Voice Kanban wasn't one monolithic codebase. It was dozens of discrete cells, each testable independently. GPU config works? Green light. Whisper loads? Green light. Audio capture works? Green light.
Incremental validation. No 1000-line code dumps. One piece at a time.
What Actually Got Built
By October 18, the local setup included:
- Environment: HP AI Studio with GPU access configured
- Dependencies: PyTorch, Whisper, audio libraries installed
- Model: Whisper Large V3 downloaded and loaded on GPU
- Workflow: 8-cell template structure established
- Testing: Sample audio transcription working
No Kanban integration yet. No GitHub API. No task routing algorithms. But the foundation was solid.
The Week Six Reality Check
Professor's red flag alarm: "We're in week six. I decided to look on your blogs and right now is the time. Right now. This is the moment where you need to start actually tracking and cataloging your work."
The expectation: screenshot everything. Reflect on every attempt. Document successes and failures. Practice-based research through creation, not just reading.

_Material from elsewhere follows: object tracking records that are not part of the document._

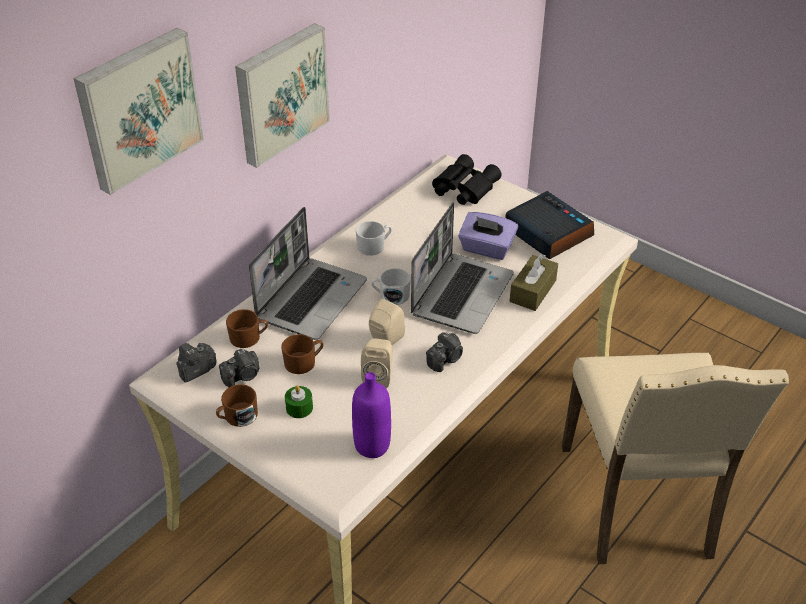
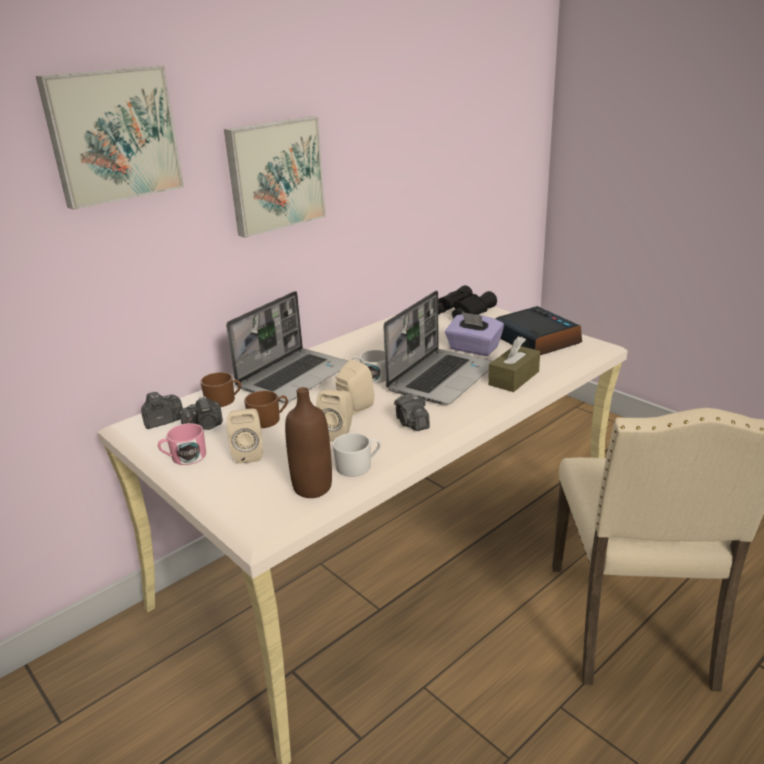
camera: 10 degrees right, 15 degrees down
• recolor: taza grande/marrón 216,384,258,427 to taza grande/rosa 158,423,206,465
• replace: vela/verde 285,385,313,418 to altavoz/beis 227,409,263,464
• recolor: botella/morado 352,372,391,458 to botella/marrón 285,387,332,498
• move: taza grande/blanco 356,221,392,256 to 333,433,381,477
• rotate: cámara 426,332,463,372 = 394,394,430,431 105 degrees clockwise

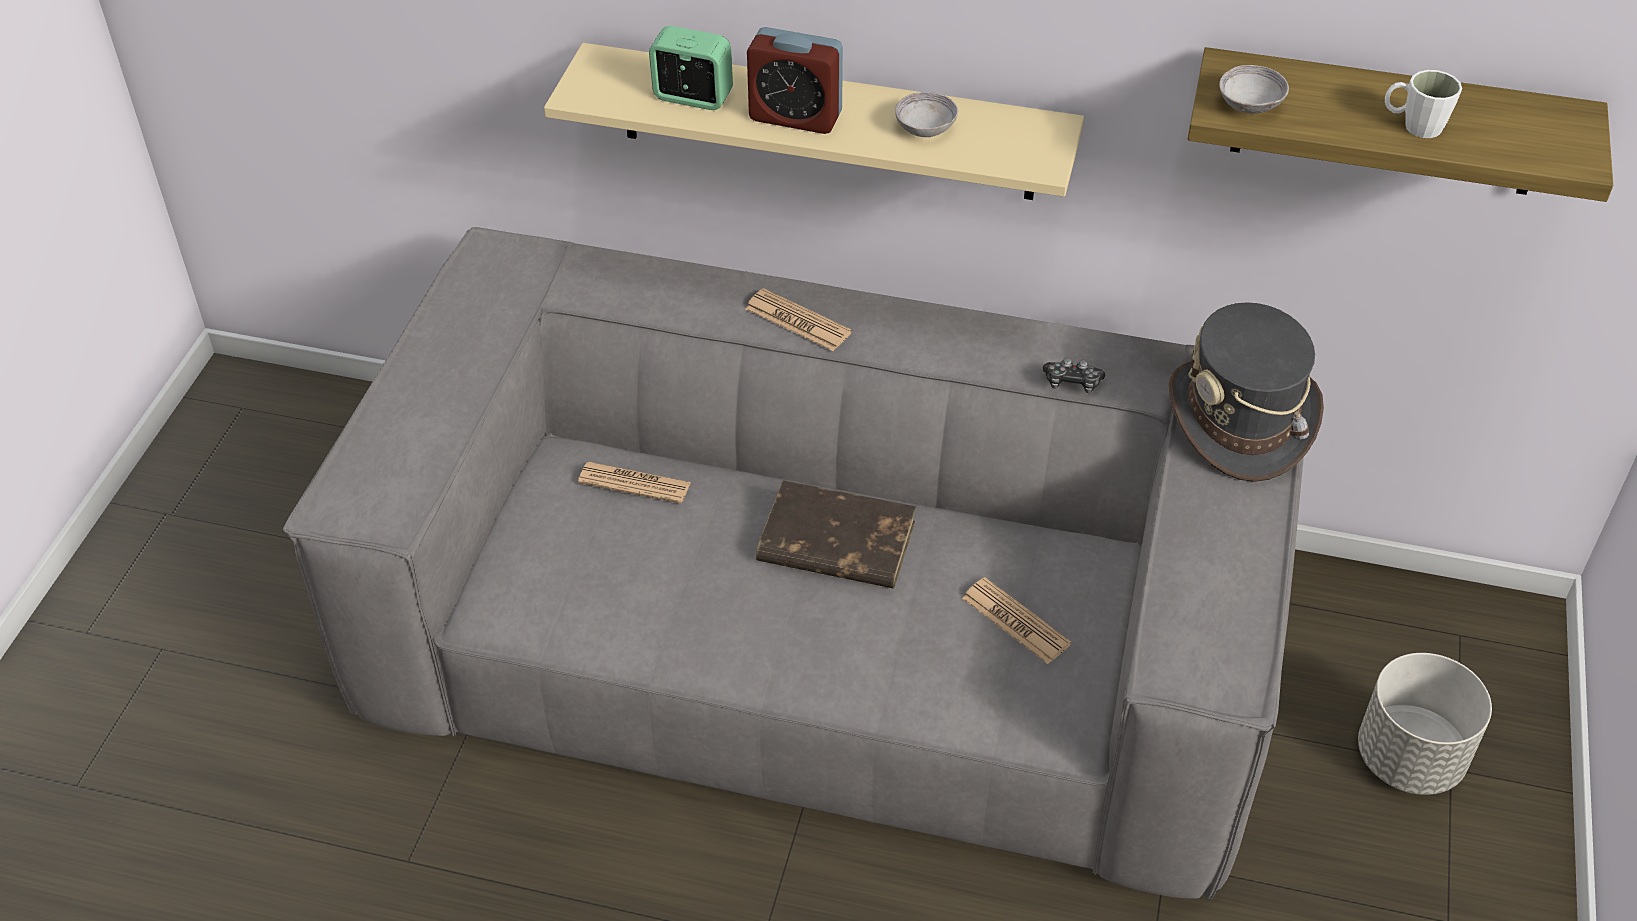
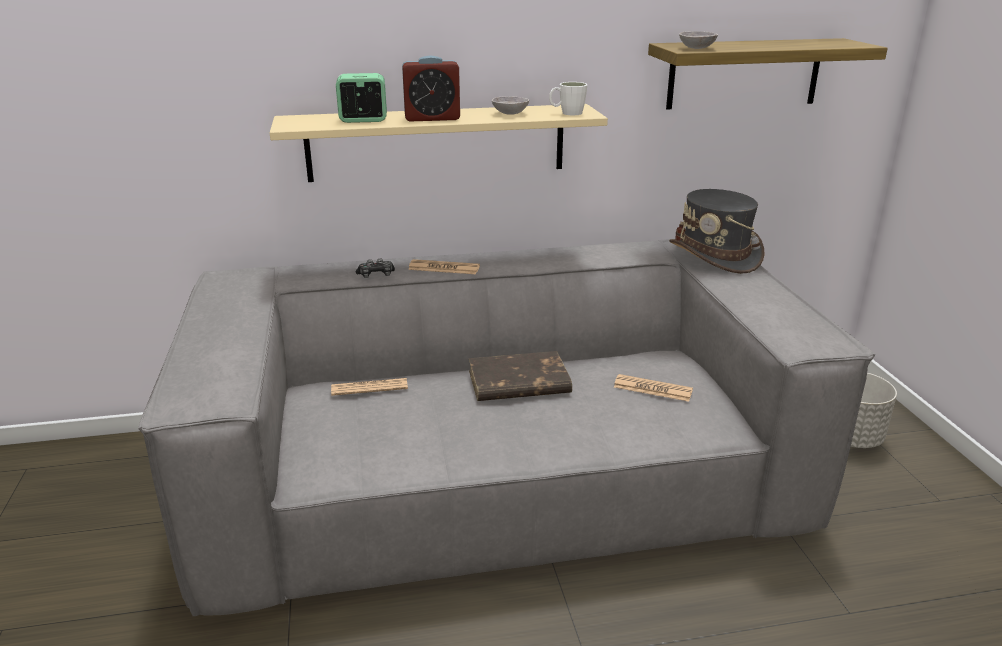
camera: 25 degrees left, 20 degrees down
• move: mando de consola 1043,358,1105,393 to 356,259,395,278
• move: taza grande/blanco 1385,70,1462,138 to 549,82,587,115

Ideate → Create → Reflect. Think of the idea. Attempt to make it. Reflect on what worked. Repeat in quick succession.
Why This Mattered
October 16-18 wasn't about building the full system. It was about establishing foundations that wouldn't need rebuilding.
GPU configuration: done once, never touched again. Dependencies: installed once, version-pinned, stable. 8-cell structure: established once, extended infinitely.
The local setup phase taught defensive development: test each piece before integrating. Validate before advancing. Document as you build.
Voice Kanban wouldn't succeed because of brilliant algorithms or novel AI techniques. It would succeed because the foundation was methodically built, one cell at a time.